TASK: Below are some records. Retype exactly the lines from the one containing "Sortiment & erbjudande" through the one containing "21 und 36 Jahren", both included, skipping every picture.

── RECORDS PROVIDED

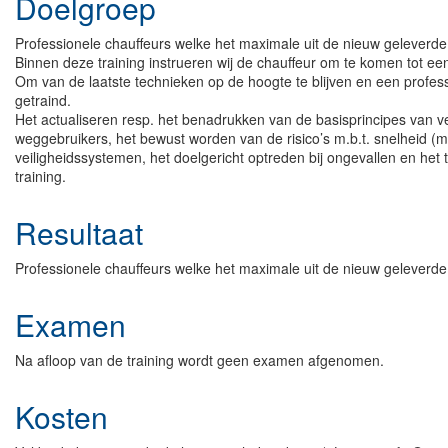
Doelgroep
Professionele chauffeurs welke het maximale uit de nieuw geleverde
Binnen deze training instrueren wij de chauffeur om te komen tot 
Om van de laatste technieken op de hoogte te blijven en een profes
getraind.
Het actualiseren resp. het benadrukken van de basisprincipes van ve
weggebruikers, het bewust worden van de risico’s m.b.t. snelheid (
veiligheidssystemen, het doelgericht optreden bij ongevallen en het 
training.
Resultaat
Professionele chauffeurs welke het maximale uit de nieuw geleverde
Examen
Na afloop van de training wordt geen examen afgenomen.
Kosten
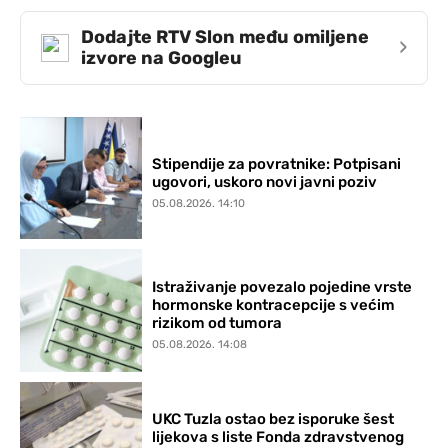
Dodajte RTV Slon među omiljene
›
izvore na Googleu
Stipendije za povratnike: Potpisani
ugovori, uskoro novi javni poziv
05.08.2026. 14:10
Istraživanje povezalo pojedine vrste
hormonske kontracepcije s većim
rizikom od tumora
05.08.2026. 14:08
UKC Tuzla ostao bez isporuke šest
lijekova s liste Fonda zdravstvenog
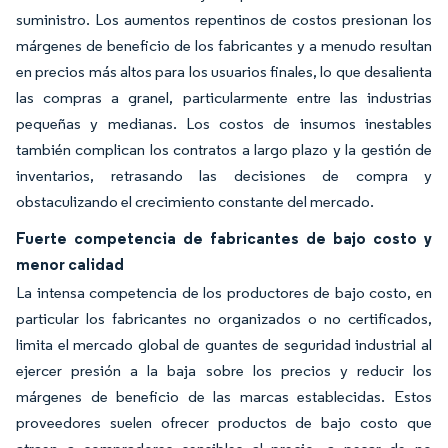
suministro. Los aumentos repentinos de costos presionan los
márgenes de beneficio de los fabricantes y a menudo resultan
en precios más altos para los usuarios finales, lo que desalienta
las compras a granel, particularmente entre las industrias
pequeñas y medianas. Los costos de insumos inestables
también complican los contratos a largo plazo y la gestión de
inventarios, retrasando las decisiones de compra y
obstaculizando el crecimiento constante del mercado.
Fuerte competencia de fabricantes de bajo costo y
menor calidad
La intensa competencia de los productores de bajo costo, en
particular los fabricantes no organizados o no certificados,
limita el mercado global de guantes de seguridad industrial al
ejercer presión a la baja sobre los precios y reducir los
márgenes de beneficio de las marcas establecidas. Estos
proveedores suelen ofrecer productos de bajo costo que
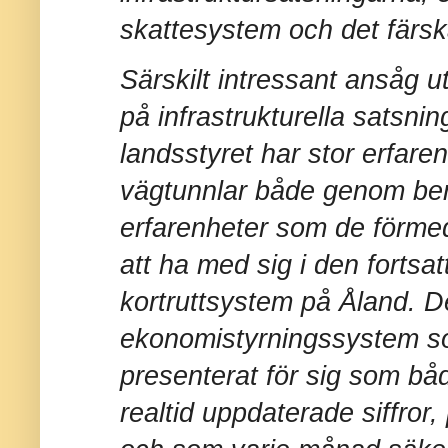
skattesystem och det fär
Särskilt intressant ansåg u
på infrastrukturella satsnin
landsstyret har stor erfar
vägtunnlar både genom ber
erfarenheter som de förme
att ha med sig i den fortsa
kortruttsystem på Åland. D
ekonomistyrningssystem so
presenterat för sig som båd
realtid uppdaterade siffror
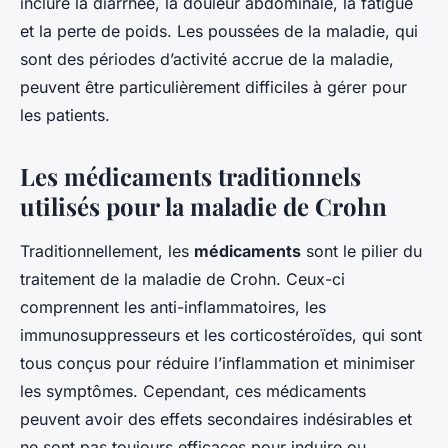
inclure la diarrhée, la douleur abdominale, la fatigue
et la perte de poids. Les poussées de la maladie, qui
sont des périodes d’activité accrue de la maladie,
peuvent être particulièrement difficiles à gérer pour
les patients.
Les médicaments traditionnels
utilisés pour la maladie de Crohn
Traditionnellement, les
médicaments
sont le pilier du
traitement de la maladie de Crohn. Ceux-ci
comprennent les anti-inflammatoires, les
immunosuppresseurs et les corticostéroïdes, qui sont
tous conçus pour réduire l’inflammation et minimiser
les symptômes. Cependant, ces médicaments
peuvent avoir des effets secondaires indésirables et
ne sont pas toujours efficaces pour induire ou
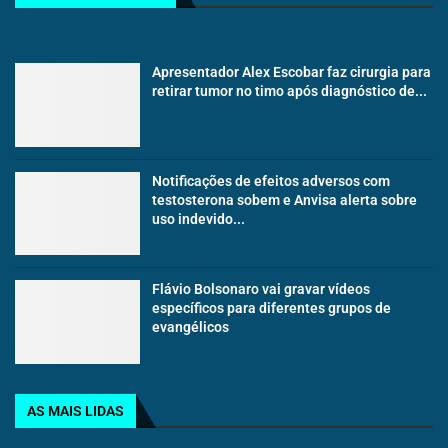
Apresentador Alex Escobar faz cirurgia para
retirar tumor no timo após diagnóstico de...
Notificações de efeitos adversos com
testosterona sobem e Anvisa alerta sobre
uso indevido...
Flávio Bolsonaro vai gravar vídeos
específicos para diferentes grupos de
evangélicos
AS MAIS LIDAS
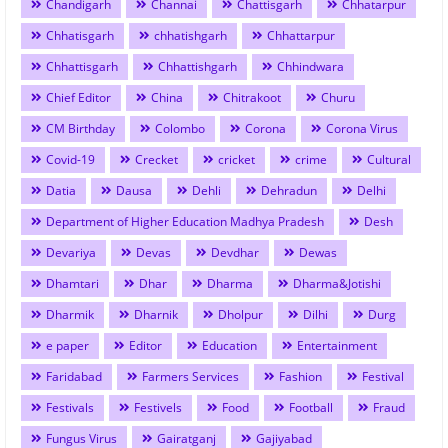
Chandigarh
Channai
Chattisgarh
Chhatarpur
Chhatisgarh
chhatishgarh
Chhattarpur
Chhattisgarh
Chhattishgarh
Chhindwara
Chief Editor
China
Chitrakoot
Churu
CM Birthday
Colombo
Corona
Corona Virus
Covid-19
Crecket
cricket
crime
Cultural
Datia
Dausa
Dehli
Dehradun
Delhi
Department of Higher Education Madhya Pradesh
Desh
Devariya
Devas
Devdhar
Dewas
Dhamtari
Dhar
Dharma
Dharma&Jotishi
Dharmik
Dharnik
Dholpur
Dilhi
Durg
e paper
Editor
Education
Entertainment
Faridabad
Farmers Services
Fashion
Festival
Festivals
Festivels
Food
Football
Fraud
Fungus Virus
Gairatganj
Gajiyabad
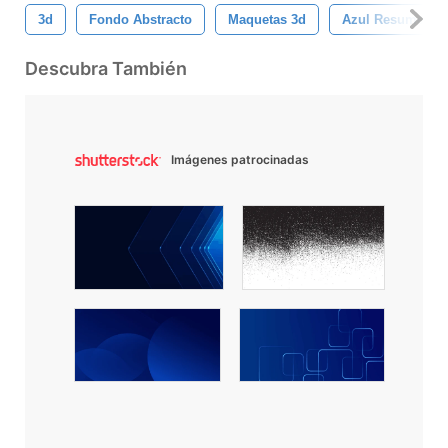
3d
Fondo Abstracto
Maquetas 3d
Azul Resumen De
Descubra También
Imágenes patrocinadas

────
── RECORDS PROVIDED

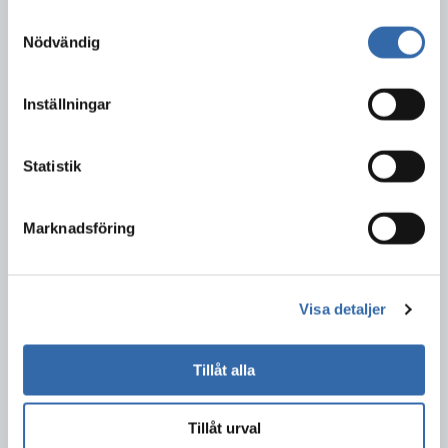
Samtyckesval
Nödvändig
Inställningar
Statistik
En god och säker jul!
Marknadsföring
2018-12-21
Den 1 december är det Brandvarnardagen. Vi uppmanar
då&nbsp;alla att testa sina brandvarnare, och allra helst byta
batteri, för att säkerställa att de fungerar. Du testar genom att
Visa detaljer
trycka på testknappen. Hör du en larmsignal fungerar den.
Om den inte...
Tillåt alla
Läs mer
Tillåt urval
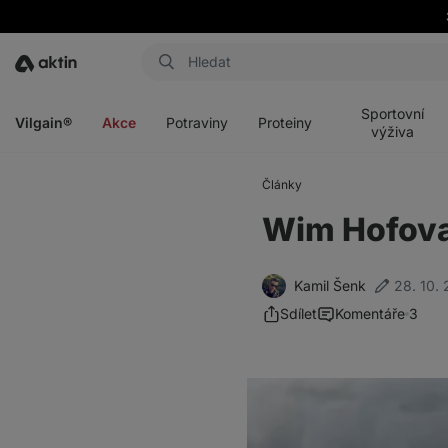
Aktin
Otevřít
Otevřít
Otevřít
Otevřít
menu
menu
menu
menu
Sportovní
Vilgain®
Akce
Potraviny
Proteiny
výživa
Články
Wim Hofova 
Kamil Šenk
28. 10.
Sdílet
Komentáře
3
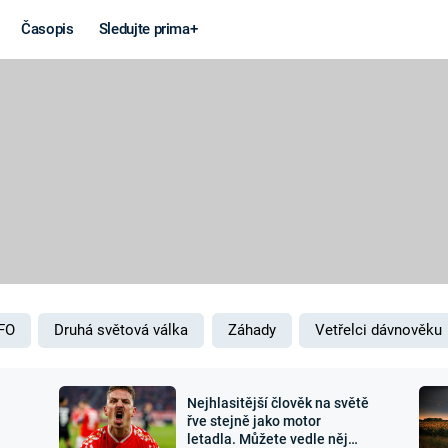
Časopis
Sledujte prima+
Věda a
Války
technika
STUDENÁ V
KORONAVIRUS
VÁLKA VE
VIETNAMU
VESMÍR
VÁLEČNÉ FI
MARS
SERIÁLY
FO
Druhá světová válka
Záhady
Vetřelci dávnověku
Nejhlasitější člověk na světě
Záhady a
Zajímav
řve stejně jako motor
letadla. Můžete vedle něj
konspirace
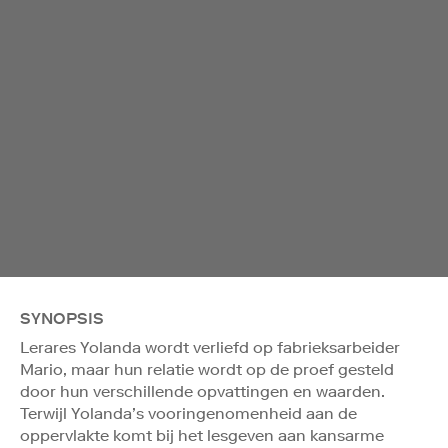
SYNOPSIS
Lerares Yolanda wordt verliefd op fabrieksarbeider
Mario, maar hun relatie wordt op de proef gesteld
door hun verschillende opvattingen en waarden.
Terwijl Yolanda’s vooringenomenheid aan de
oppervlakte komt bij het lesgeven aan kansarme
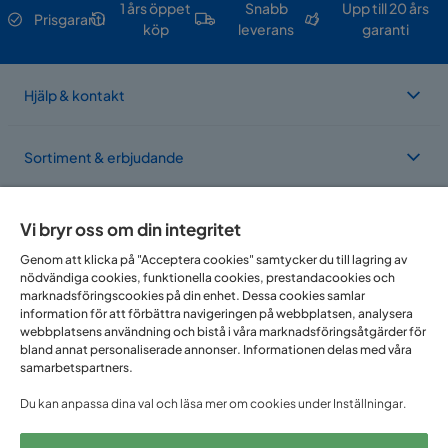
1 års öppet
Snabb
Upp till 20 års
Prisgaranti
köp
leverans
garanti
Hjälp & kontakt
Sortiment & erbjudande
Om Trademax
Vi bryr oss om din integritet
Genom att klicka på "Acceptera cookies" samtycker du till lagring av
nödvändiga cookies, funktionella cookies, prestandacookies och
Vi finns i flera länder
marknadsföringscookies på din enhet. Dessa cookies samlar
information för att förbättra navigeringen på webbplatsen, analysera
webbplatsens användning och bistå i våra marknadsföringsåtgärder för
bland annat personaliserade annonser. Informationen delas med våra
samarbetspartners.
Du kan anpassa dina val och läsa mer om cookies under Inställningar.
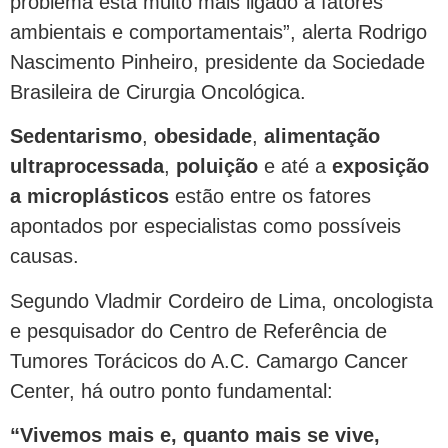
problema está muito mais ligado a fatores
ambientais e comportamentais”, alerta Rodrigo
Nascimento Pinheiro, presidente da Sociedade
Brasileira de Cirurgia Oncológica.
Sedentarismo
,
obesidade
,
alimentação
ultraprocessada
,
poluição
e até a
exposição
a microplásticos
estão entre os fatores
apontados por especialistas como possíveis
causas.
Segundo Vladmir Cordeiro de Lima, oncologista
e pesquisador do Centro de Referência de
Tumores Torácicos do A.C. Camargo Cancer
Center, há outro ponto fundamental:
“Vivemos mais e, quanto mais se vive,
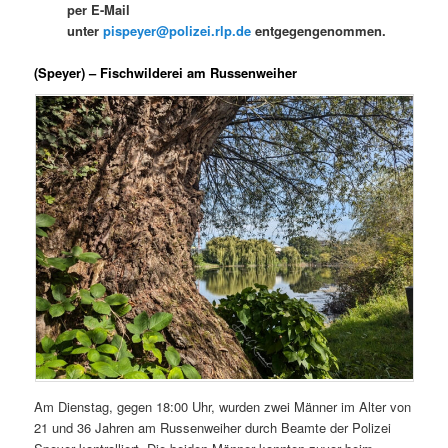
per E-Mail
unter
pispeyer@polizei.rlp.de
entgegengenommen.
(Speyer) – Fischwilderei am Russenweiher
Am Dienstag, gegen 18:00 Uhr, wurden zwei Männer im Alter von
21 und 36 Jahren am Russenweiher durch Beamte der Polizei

────

YOUR RESPONSE:
Sortiment & erbjudande
Om Trademax
Vi bryr oss om din integritet
Genom att klicka på "Acceptera cookies" samtycker du till lagring av
nödvändiga cookies, funktionella cookies, prestandacookies och
Vi finns i flera länder
marknadsföringscookies på din enhet. Dessa cookies samlar
information för att förbättra navigeringen på webbplatsen, analysera
webbplatsens användning och bistå i våra marknadsföringsåtgärder för
bland annat personaliserade annonser. Informationen delas med våra
samarbetspartners.
Du kan anpassa dina val och läsa mer om cookies under Inställningar.
problema está muito mais ligado a fatores
ambientais e comportamentais”, alerta Rodrigo
Nascimento Pinheiro, presidente da Sociedade
Brasileira de Cirurgia Oncológica.
Sedentarismo
,
obesidade
,
alimentação
ultraprocessada
,
poluição
e até a
exposição
a microplásticos
estão entre os fatores
apontados por especialistas como possíveis
causas.
Segundo Vladmir Cordeiro de Lima, oncologista
e pesquisador do Centro de Referência de
Tumores Torácicos do A.C. Camargo Cancer
Center, há outro ponto fundamental:
“Vivemos mais e, quanto mais se vive,
per E-Mail
unter
pispeyer@polizei.rlp.de
entgegengenommen.
(Speyer) – Fischwilderei am Russenweiher
Am Dienstag, gegen 18:00 Uhr, wurden zwei Männer im Alter von
21 und 36 Jahren am Russenweiher durch Beamte der Polizei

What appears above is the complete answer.